Tuesday, January 5, 2010
My Friends...
The guy I once loved hurt me badly, broke my heart and was the most insensitive person I have ever known. Yet I am very thankful to him- because it was only during the messy break up did I realize the value of my true friends. I had many friends at that time, and believed that they would help me recover from the heart break. I was wrong, some of my friends hurt me more than my Ex had. One commented, " Oh! Its OK, your parents will get you another guy". I wonder what the hell was he thinking when he said that? That I was all desperate just to have a guy in my life? Another one was more irritating. "How could you actually love someone belonging to another religion? Go get someone from your own!" And I am ashamed to admit that the one who said this was once a very close friend of mine. Not surprisingly, he dumped his ailing girlfriend just because she was serious about their relationship, while he was not ( "I can not marry someone from a different caste!!" was how he put it). Anyway, coming back to my story, I was almost depressed after getting dumped. I say "almost" depressed because I was just one level short of being classified as clinically depressed. And I had cut off contacts from most of my friends. But still, three of them stood by me. They were always there to listen to me, to comfort me. Never once did they say anything hurtful- no mention about the religion thing, no probing about the details of the break up, nothing intrusive. They always tried to cheer me up & make me see the positive things in life. I realized that from among the numerous "friends" I had had, these were the only ones who really cared about me. They were my only true friends !! I would have never known this fact had it not been for the break up. Its been years since that idiot dumped me, and I cut off many meaningless friendships. And am very thankful to GOD for giving me the most wonderful people as friends who stood by me even when I did not deserve their support.
Sunday, January 3, 2010
Doing dishes...
Washing the dirty vessels in the kitchen sink is something I used to despise when I was younger. I was around 15 years old when I was first made to do dishes- I absolutely hated it !! That was before the invention of liquid dish wash, and I had to make do with the bar.
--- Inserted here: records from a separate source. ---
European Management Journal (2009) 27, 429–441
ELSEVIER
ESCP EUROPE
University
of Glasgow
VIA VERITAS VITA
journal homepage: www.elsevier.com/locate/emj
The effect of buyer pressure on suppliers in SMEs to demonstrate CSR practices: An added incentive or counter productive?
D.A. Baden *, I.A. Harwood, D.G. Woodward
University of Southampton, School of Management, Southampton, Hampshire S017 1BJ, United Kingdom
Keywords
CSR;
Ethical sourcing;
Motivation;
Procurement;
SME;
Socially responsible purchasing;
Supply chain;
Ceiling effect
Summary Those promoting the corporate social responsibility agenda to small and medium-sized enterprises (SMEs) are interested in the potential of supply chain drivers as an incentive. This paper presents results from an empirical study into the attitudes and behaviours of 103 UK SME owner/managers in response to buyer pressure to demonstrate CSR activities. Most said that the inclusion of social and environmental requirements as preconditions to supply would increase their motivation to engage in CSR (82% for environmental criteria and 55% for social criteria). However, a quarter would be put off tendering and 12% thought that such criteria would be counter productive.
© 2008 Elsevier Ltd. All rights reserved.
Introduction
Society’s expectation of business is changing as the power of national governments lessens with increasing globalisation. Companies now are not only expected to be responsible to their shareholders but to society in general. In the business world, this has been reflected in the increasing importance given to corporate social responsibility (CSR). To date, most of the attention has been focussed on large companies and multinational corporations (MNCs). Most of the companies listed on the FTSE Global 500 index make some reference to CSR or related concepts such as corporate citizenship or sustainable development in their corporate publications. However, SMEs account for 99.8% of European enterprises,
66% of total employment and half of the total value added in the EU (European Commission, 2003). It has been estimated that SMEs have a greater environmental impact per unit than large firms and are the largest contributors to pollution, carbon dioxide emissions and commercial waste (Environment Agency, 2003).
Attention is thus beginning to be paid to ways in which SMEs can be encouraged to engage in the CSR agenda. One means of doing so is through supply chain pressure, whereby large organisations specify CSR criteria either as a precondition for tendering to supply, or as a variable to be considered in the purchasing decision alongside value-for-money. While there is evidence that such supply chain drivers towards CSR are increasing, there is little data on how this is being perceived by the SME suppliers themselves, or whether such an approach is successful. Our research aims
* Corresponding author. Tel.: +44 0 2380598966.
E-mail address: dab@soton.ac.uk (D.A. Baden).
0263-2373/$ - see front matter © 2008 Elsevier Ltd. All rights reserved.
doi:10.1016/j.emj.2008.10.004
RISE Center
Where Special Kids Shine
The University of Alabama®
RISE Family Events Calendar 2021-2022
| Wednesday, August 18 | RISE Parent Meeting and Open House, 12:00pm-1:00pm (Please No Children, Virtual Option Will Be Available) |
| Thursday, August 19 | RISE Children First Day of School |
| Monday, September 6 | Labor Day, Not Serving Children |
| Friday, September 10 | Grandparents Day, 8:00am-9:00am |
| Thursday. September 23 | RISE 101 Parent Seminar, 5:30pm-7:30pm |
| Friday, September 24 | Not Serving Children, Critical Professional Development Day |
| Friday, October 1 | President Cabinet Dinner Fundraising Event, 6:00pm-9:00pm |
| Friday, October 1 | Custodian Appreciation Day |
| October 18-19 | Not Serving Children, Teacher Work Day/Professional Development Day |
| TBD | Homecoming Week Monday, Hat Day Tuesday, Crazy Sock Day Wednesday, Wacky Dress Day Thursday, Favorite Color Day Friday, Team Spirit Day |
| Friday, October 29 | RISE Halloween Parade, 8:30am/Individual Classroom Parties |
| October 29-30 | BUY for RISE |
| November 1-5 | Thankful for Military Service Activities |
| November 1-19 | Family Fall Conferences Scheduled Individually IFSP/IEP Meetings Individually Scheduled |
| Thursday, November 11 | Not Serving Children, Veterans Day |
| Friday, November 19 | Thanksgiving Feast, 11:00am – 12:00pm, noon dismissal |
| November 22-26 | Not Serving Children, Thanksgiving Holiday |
It was a dull green, slimy and smelly. YUCK!! As a kid I never had imagined that one day I would actually have to wash dirty vessels. But life has a way of making you do things you would have never done by choice. And this is how important lessons in life are learnt- not by choice, but because there is no other way. Gradually, I resigned to my fate and realized that it was not such a bad job after all. In fact, many spiritual thoughts came to me while I was engaged in this unpleasant activity. Cleaning a sink full of vessels was very much like facing certain life situations. Initially a problem may seem insurmountable to you, but if you think about it calmly, you would definitely find a way out. The way to tackle problems when you find yourself surrounded by them is to tackle them one by one. This is how I did the vessels, one at a time. First I would scrub all the plates, then the tea cups followed by spoons and ladles. This would clear up half the load.Now I would be left with the huge cookers and kadhai. In a few minutes, they would also be done. And there!! The sink would be cleared!! It would take just around 30 minutes. But before you could move away from there, someone would start dropping in more dirty dishes to wash- used spoons, greasy plates and all. Ah!! So much like life. When you think you are just done with facing a challenge, you find yourself surrounded by new ones. Still, life goes on, as more dishes pile up in the sink for cleaning.